Data block:
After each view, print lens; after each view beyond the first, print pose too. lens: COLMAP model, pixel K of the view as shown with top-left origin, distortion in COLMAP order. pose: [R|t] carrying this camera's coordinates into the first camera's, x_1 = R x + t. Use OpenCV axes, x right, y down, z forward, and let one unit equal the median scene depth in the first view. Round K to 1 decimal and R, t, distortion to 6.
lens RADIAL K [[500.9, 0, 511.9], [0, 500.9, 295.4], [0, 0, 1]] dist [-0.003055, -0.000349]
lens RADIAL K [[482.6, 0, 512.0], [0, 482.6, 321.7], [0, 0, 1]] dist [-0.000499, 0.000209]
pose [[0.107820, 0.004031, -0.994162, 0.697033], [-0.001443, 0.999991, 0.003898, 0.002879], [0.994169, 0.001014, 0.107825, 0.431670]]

Requirement: Can you give the material above again, substituting "image" for every "view" and leaving everything else unchanged?

Result of the task:
After each image, print lens; after each image beyond the first, print pose too. lens: COLMAP model, pixel K of the image as shown with top-left origin, distortion in COLMAP order. pose: [R|t] carrying this camera's coordinates into the first camera's, x_1 = R x + t. Use OpenCV axes, x right, y down, z forward, and let one unit equal the median scene depth in the first image. Round K to 1 decimal and R, t, distortion to 6.
lens RADIAL K [[500.9, 0, 511.9], [0, 500.9, 295.4], [0, 0, 1]] dist [-0.003055, -0.000349]
lens RADIAL K [[482.6, 0, 512.0], [0, 482.6, 321.7], [0, 0, 1]] dist [-0.000499, 0.000209]
pose [[0.107820, 0.004031, -0.994162, 0.697033], [-0.001443, 0.999991, 0.003898, 0.002879], [0.994169, 0.001014, 0.107825, 0.431670]]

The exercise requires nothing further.